WORK ITEM
Reproduce all the data, character for character.

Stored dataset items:
##############################

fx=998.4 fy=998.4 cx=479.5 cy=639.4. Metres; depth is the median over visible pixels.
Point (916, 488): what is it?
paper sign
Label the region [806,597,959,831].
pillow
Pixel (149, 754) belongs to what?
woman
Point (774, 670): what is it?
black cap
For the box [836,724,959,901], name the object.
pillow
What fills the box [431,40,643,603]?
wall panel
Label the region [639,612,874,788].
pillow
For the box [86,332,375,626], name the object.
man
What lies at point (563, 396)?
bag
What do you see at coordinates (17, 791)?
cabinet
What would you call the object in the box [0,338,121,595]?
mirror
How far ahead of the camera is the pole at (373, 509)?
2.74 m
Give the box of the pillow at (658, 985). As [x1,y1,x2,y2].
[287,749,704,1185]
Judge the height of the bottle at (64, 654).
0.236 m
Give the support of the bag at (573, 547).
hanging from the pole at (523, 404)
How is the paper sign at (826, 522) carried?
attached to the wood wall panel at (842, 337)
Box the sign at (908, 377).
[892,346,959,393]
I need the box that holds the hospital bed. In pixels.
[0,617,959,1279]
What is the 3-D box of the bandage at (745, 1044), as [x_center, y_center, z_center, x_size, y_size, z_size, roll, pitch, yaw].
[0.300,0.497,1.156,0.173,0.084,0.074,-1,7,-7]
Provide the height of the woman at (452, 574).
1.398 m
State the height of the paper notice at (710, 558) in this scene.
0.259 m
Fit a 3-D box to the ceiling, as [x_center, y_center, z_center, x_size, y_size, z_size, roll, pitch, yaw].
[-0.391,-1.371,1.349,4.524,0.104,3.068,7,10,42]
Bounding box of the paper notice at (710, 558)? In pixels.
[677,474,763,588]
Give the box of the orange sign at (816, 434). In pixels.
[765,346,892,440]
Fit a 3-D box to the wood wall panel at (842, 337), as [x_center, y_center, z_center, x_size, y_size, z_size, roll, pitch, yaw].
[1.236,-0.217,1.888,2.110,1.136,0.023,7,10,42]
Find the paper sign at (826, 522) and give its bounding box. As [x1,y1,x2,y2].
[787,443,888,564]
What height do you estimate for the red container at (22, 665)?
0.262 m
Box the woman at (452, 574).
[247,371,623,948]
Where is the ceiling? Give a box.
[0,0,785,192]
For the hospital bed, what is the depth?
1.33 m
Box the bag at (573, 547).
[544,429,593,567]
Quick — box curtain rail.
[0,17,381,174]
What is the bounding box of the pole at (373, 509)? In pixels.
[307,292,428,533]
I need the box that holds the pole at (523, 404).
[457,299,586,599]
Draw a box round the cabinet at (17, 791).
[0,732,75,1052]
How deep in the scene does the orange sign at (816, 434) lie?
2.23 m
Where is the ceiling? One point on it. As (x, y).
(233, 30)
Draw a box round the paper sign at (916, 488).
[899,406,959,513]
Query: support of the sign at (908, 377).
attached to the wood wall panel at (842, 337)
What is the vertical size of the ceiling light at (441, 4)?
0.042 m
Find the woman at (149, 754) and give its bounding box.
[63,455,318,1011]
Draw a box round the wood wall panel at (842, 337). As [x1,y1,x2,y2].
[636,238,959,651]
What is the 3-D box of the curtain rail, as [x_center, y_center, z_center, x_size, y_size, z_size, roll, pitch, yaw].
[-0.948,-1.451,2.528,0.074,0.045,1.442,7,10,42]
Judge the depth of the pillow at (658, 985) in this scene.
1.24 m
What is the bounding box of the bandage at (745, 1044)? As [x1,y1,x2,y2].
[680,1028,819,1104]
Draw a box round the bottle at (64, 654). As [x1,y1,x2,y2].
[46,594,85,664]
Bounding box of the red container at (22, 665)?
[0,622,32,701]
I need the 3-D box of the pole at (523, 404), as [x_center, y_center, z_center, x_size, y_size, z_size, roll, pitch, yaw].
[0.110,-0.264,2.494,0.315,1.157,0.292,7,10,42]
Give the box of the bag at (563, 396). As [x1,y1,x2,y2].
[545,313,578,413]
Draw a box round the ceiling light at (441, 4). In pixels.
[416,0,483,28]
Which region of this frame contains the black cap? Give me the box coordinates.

##############################

EXERCISE OUTPUT
fx=998.4 fy=998.4 cx=479.5 cy=639.4. Metres; depth is the median over visible pixels.
Point (916, 488): what is it?
paper sign
Label the region [806,597,959,831].
pillow
Pixel (149, 754) belongs to what?
woman
Point (774, 670): what is it?
black cap
For the box [836,724,959,901], name the object.
pillow
What fills the box [431,40,643,603]?
wall panel
Label the region [639,612,874,788].
pillow
For the box [86,332,375,626], name the object.
man
What lies at point (563, 396)?
bag
What do you see at coordinates (17, 791)?
cabinet
What would you call the object in the box [0,338,121,595]?
mirror
How far ahead of the camera is the pole at (373, 509)?
2.74 m
Give the box of the pillow at (658, 985). As [x1,y1,x2,y2].
[287,749,704,1185]
Judge the height of the bottle at (64, 654).
0.236 m
Give the support of the bag at (573, 547).
hanging from the pole at (523, 404)
How is the paper sign at (826, 522) carried?
attached to the wood wall panel at (842, 337)
Box the sign at (908, 377).
[892,346,959,393]
I need the box that holds the hospital bed. In pixels.
[0,617,959,1279]
What is the 3-D box of the bandage at (745, 1044), as [x_center, y_center, z_center, x_size, y_size, z_size, roll, pitch, yaw].
[0.300,0.497,1.156,0.173,0.084,0.074,-1,7,-7]
Provide the height of the woman at (452, 574).
1.398 m
State the height of the paper notice at (710, 558) in this scene.
0.259 m
Fit a 3-D box to the ceiling, as [x_center, y_center, z_center, x_size, y_size, z_size, roll, pitch, yaw].
[-0.391,-1.371,1.349,4.524,0.104,3.068,7,10,42]
Bounding box of the paper notice at (710, 558)? In pixels.
[677,474,763,588]
Give the box of the orange sign at (816, 434). In pixels.
[765,346,892,440]
Fit a 3-D box to the wood wall panel at (842, 337), as [x_center, y_center, z_center, x_size, y_size, z_size, roll, pitch, yaw].
[1.236,-0.217,1.888,2.110,1.136,0.023,7,10,42]
Find the paper sign at (826, 522) and give its bounding box. As [x1,y1,x2,y2].
[787,443,888,564]
What height do you estimate for the red container at (22, 665)?
0.262 m
Box the woman at (452, 574).
[247,371,623,948]
Where is the ceiling? Give a box.
[0,0,785,192]
For the hospital bed, what is the depth?
1.33 m
Box the bag at (573, 547).
[544,429,593,567]
Quick — box curtain rail.
[0,17,381,174]
What is the bounding box of the pole at (373, 509)? In pixels.
[307,292,428,533]
I need the box that holds the pole at (523, 404).
[457,299,586,599]
Draw a box round the cabinet at (17, 791).
[0,732,75,1052]
How deep in the scene does the orange sign at (816, 434) lie?
2.23 m
Where is the ceiling? One point on it. As (x, y).
(233, 30)
Draw a box round the paper sign at (916, 488).
[899,406,959,513]
Query: support of the sign at (908, 377).
attached to the wood wall panel at (842, 337)
What is the vertical size of the ceiling light at (441, 4)?
0.042 m
Find the woman at (149, 754) and give its bounding box.
[63,455,318,1011]
Draw a box round the wood wall panel at (842, 337). As [x1,y1,x2,y2].
[636,238,959,651]
What is the 3-D box of the curtain rail, as [x_center, y_center, z_center, x_size, y_size, z_size, roll, pitch, yaw].
[-0.948,-1.451,2.528,0.074,0.045,1.442,7,10,42]
Judge the depth of the pillow at (658, 985) in this scene.
1.24 m
What is the bounding box of the bandage at (745, 1044)? As [x1,y1,x2,y2].
[680,1028,819,1104]
Draw a box round the bottle at (64, 654). As [x1,y1,x2,y2].
[46,594,85,664]
Bounding box of the red container at (22, 665)?
[0,622,32,701]
I need the 3-D box of the pole at (523, 404), as [x_center, y_center, z_center, x_size, y_size, z_size, roll, pitch, yaw].
[0.110,-0.264,2.494,0.315,1.157,0.292,7,10,42]
Give the box of the bag at (563, 396). As [x1,y1,x2,y2].
[545,313,578,413]
Draw a box round the ceiling light at (441, 4). In pixels.
[416,0,483,28]
Which region of this frame contains the black cap? Give me the box coordinates.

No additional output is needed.